Comme toujours pour la politique africaine de la France, le suivisme des députés est de rigueur : le président de l’Assemblée nationale Claude Bartolone a ainsi mené une visite de 5 jours en Côte d’Ivoire, au Tchad et au Cameroun, du 23 au 27 octobre. En compagnie des députés qui l’accompagnaient, notamment la présidente de la Commission défense de l’Assemblée Patrice Adam, fidèle soutien de l’État-major au sein de l’Hémicycle, il a ainsi « tenu à se rendre compte personnellement de l’engagement des troupes françaises en Afrique » (LCP, 30/10), en se faisant prendre en charge par l’armée pour une visite du centre de commandement de Barkhane à N’Djamena. Sans oublier de s’afficher avec le numéro deux officiel de cet État dictatorial, le président de l’Assemblée nationale tchadienne Jacques Haroun Kabadi, passé depuis 15 ans par toutes les fonctions sensibles du régime : porte-parole du gouvernement, Premier ministre, Secrétaire général du parti au pouvoir puis de la Présidence, et même conseiller spécial de Deby.

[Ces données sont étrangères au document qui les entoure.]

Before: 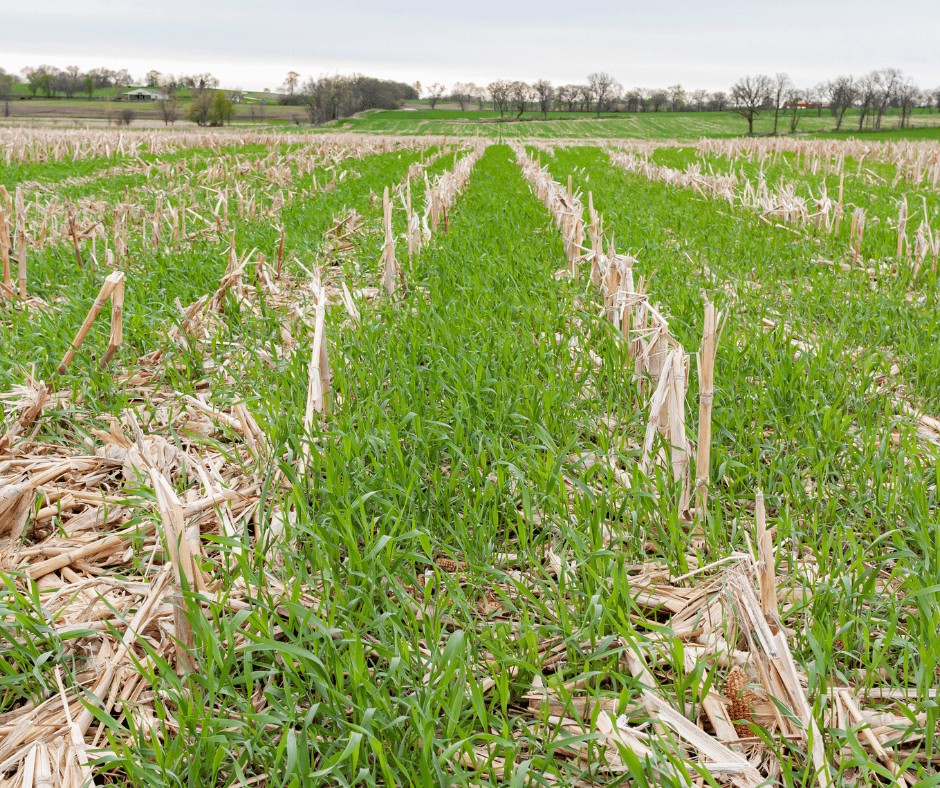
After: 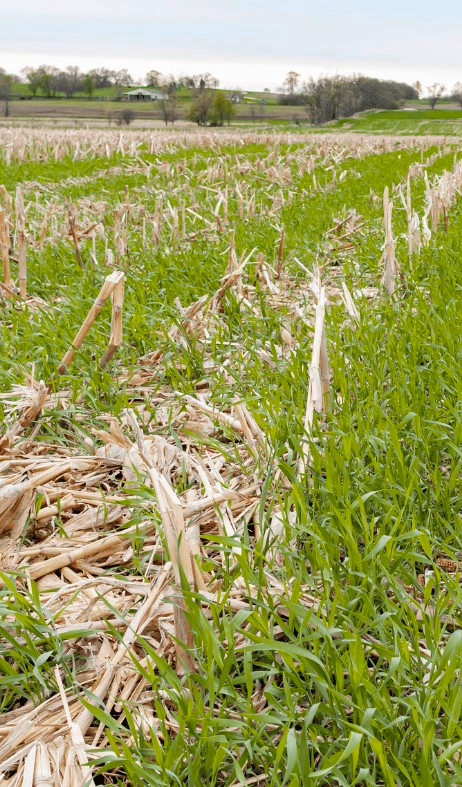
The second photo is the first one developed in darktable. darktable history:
crop and rotate: left 0%, top 0%, right 50.845%
color zones: curves: ch0 [(0.254, 0.492) (0.724, 0.62)]; ch1 [(0.25, 0.528) (0.719, 0.796)]; ch2 [(0, 0.472) (0.25, 0.5) (0.73, 0.184)]
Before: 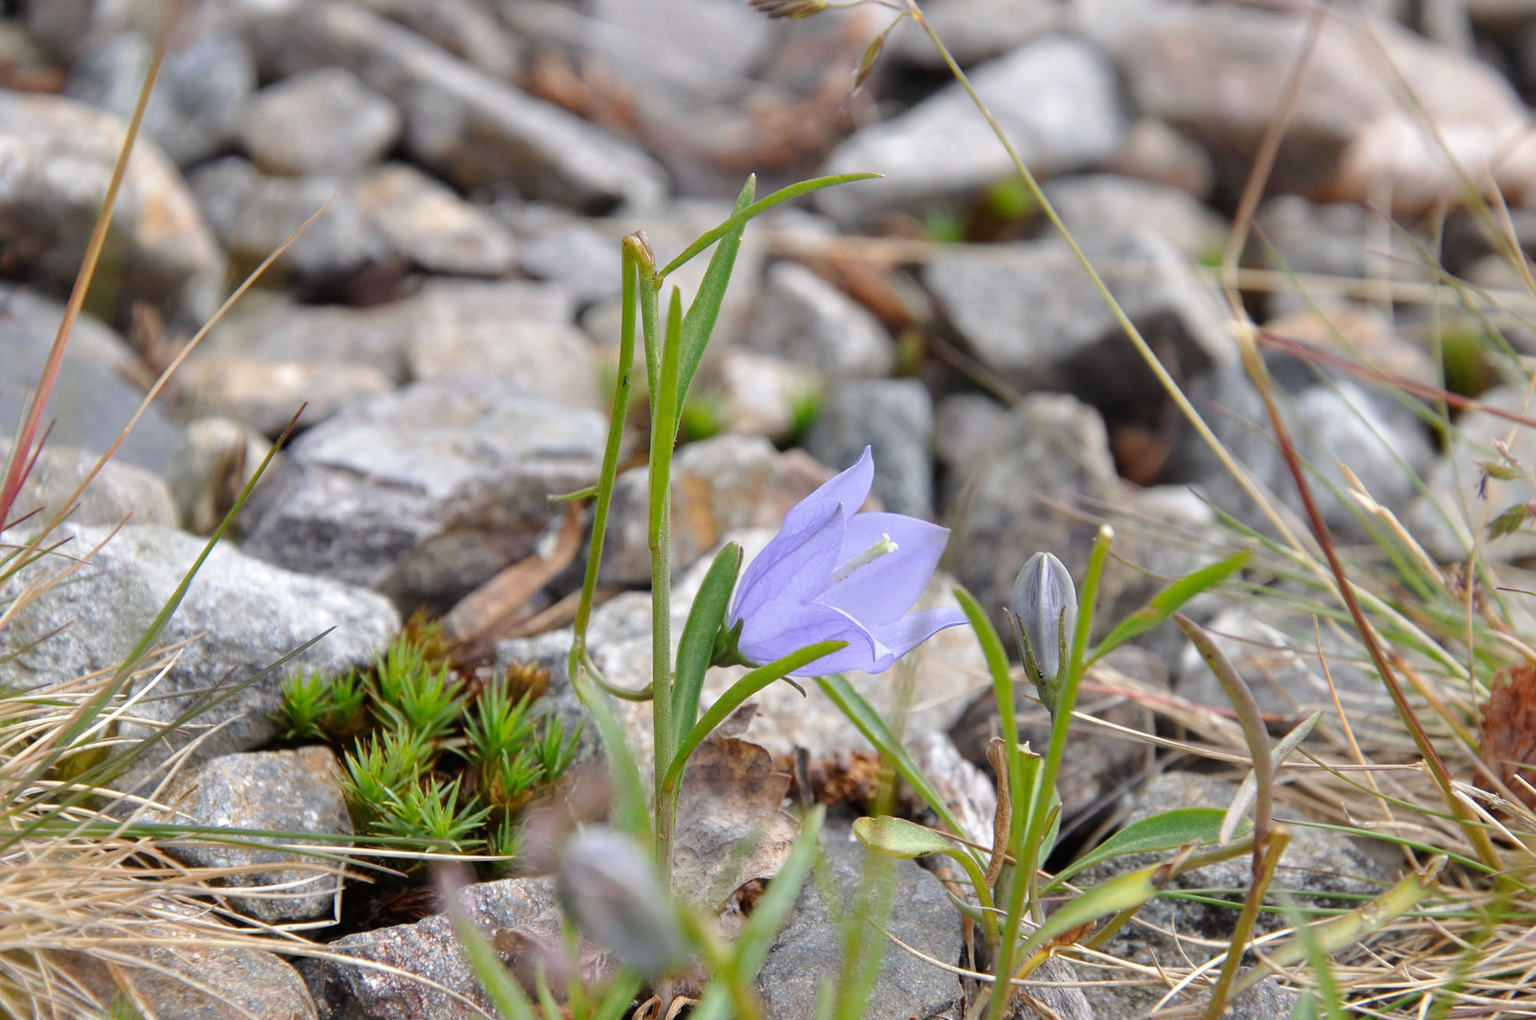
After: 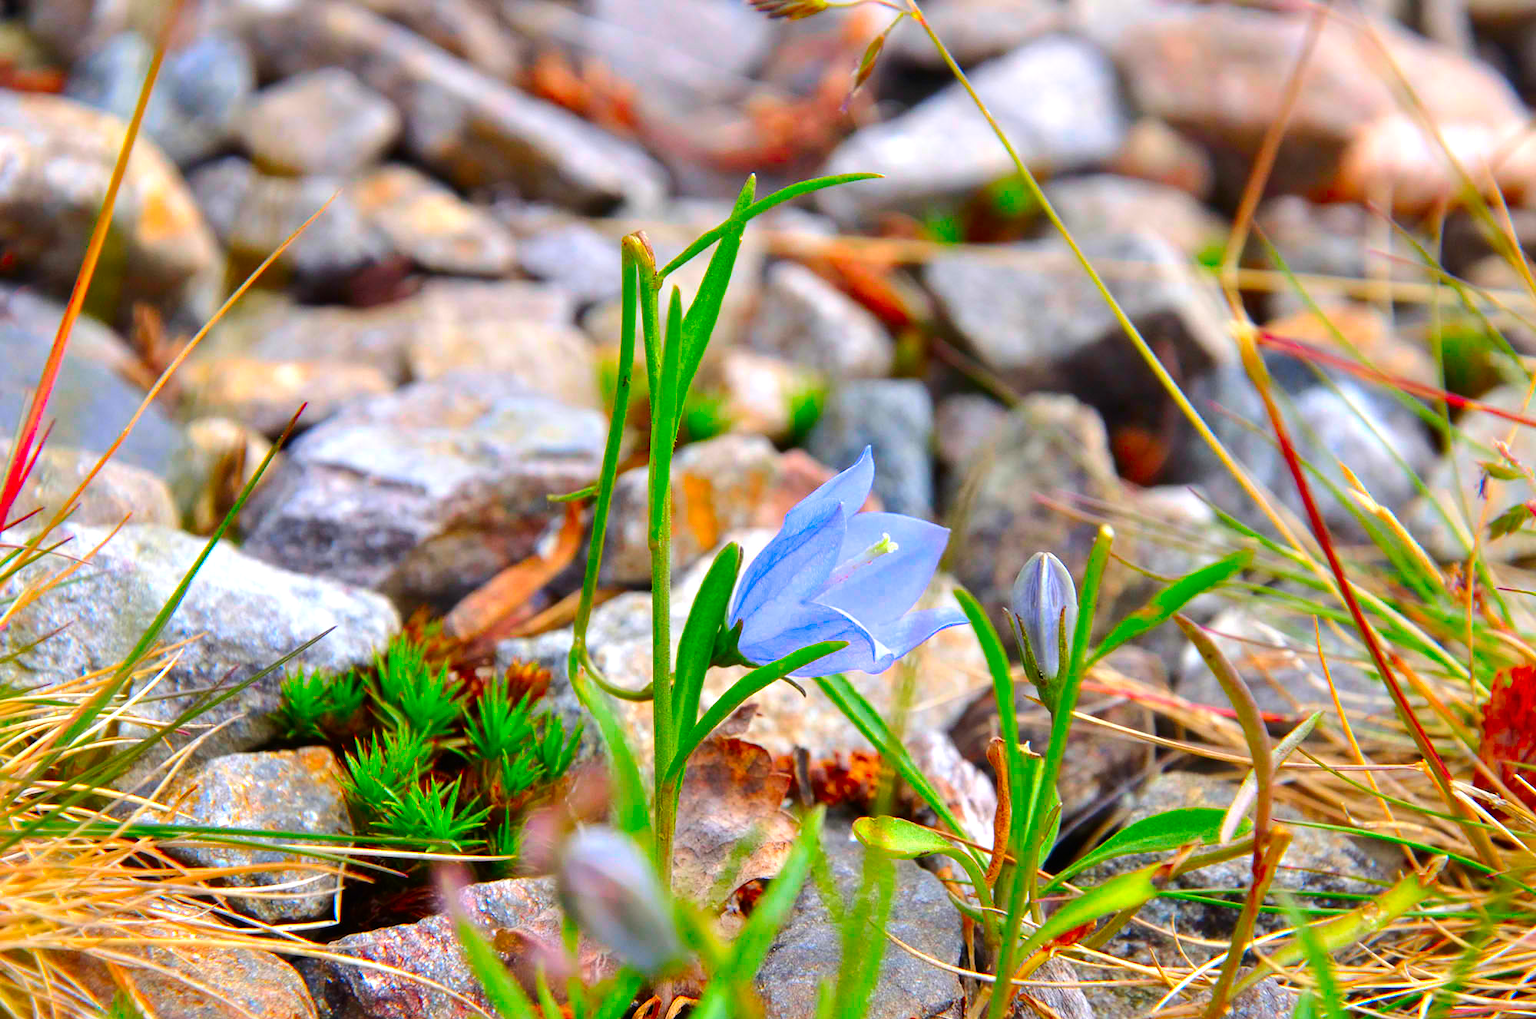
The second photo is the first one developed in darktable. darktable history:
color correction: saturation 3
tone equalizer: -8 EV -0.417 EV, -7 EV -0.389 EV, -6 EV -0.333 EV, -5 EV -0.222 EV, -3 EV 0.222 EV, -2 EV 0.333 EV, -1 EV 0.389 EV, +0 EV 0.417 EV, edges refinement/feathering 500, mask exposure compensation -1.57 EV, preserve details no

Suite au renversement de Blaise Compaoré par son peuple, il reste à savoir si les autorités françaises tireront les leçons de leurs soutiens criminels à des autocrates soucieux de se représenter sans cesse – et sans grand suspense, fraude électorale aidant – à leur propre succession. Même s’il n’est plus question ici de changement constitutionnel, déjà entériné, la société civile tchadienne compte bien faire barrage à un Idriss Deby désireux, lui aussi, de gouverner à vie.